Yes, prisons have many pathological, maladjusted and sick individuals. But the vast majority are mostly criminals of want--those who are on drugs (addicted in need of real treatment) or committing acts out of desperation (stealing, robberies, cons, etc.). They need trades, schooling, even simple life skills so they can adapt to a relatively healthy life in the free world. This does not happen. As most people know--prison becomes their university for a more sophisticated criminal life, which is paid for by our tax dollars.

People will learn something, even if we deprive them of everything else. We need to provide real and comprehensive rehabilitation and re-entry programs so that most of these prisoners don't end up in the same place over and over again.

My son is doing his time. He made his mistakes and is paying for them. What I question is the way we tend to enshrine these mistakes for a life time. He needs to change, but we must also help in the healing process. Instead, we tend to put more trauma and deprivation over past traumas and deprivations.

So far Ramiro is on track to get out in a few years--and despite whatever barriers, disappointments and obstacles get in the way (and he's had 11 years of them) he's still focused on coming home. I know the key has been our growth as a family that never abandoned him, as too many other families have done to other prisoners.

We're doing our part so that Ramiro comes home, stays out of trouble, becomes a decent father to this kids, and learns to contribute positively to his community and country.

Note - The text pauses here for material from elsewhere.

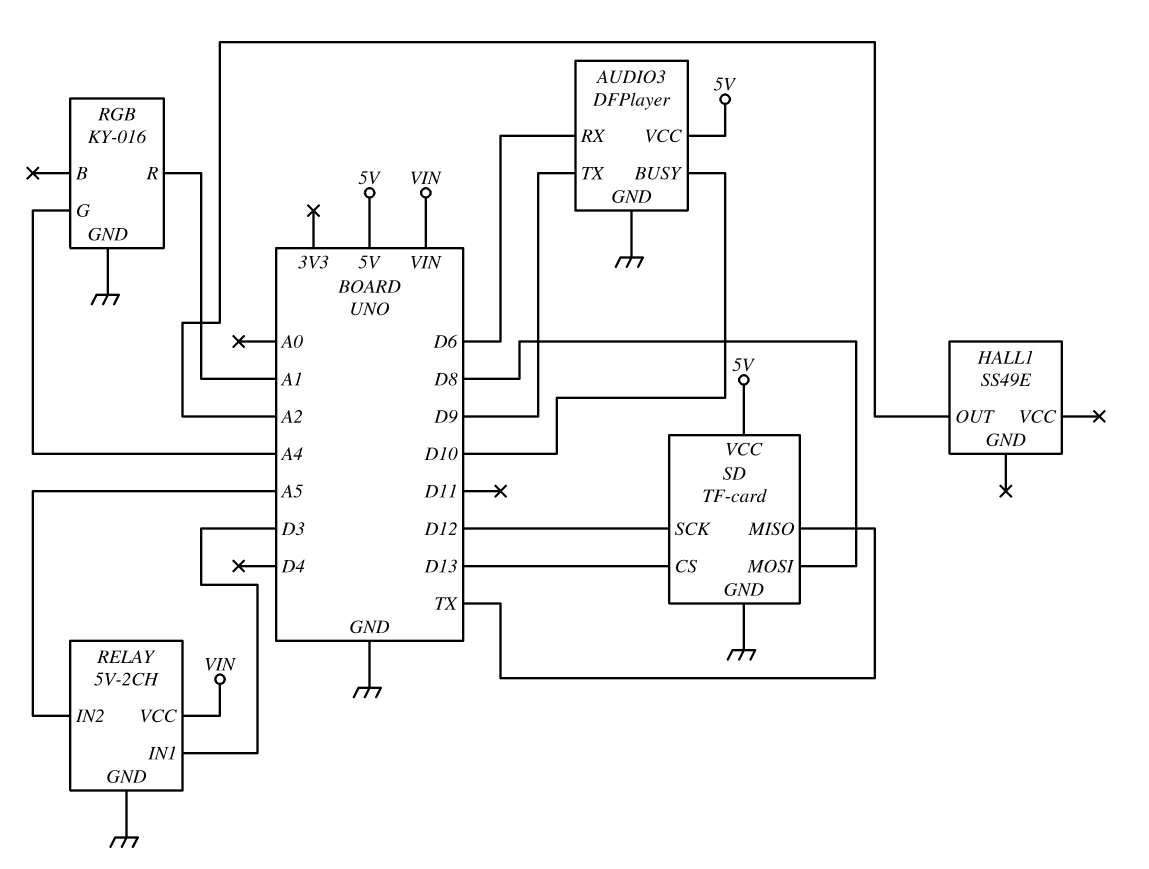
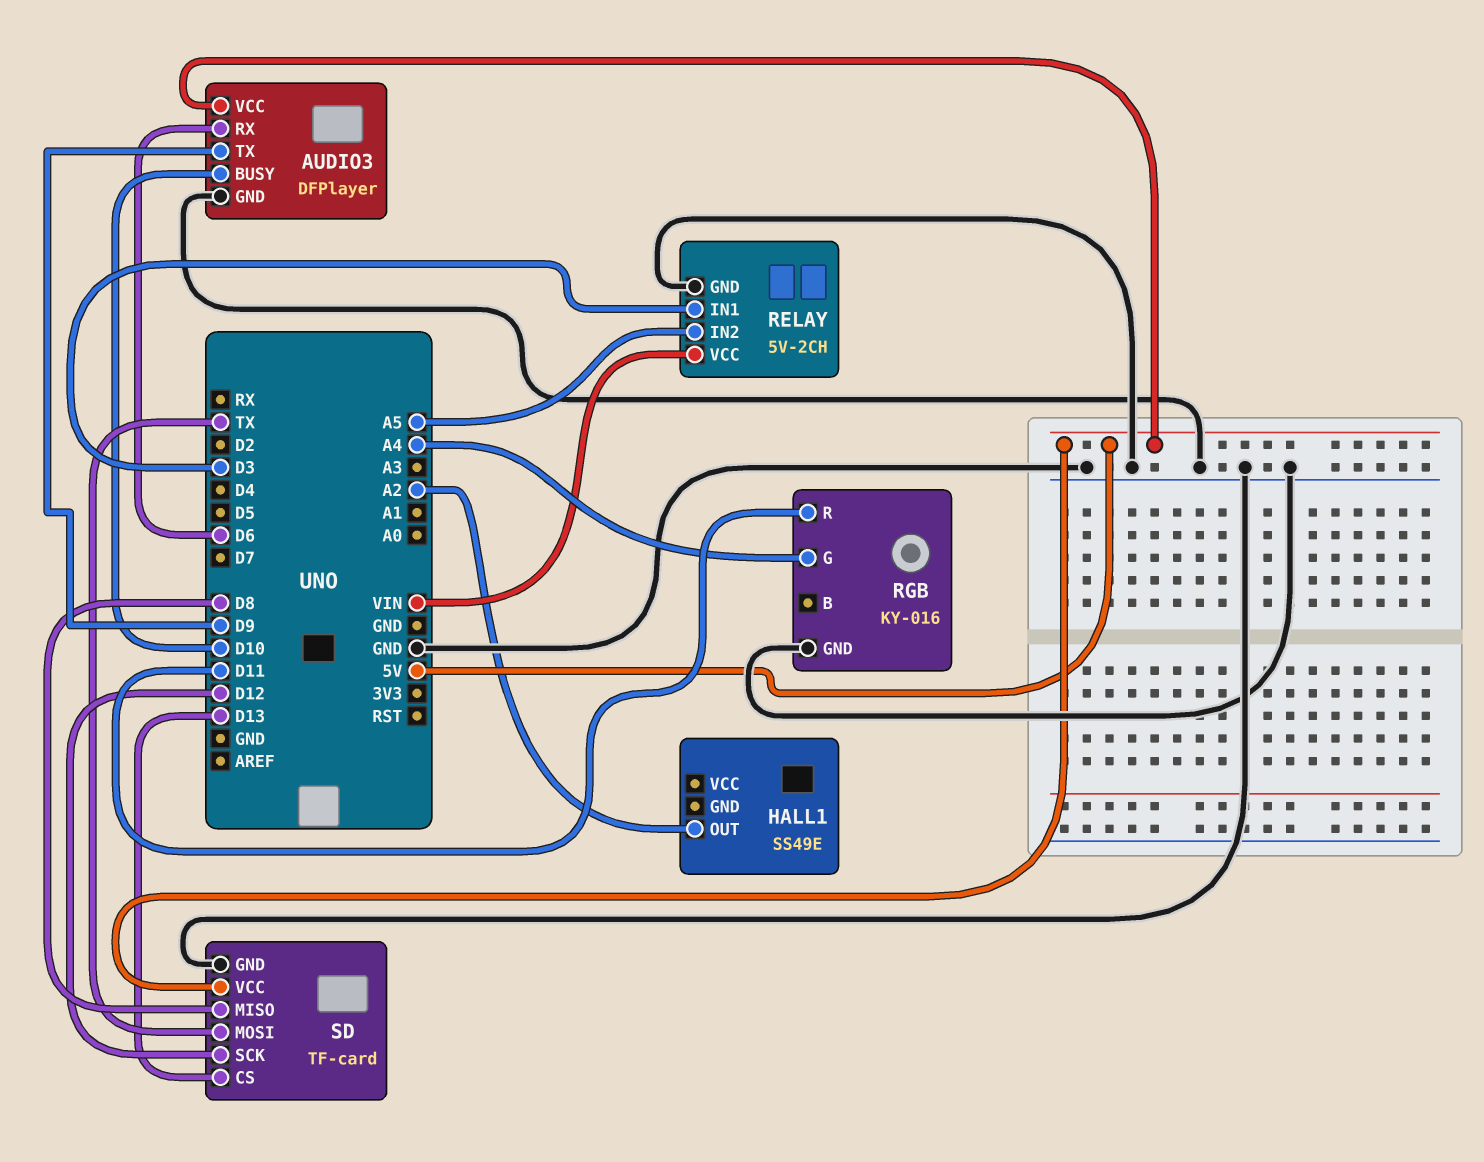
RGB pin R: A1 -> D11
SD pin MISO: TX -> D8
SD pin MOSI: D8 -> TX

The state needs to do their part as well--considering the public trust they have as a tax-supported entity. I request that the public put pressure on politicians and policy makers to provide a real path out of the criminal life, instead of helping push more and more of mostly poor and neglected young people into the more dense aspects of this life

This only fuels the growing prison industry, one of the most lucrative in the country, for a small class of people at the expense of our children.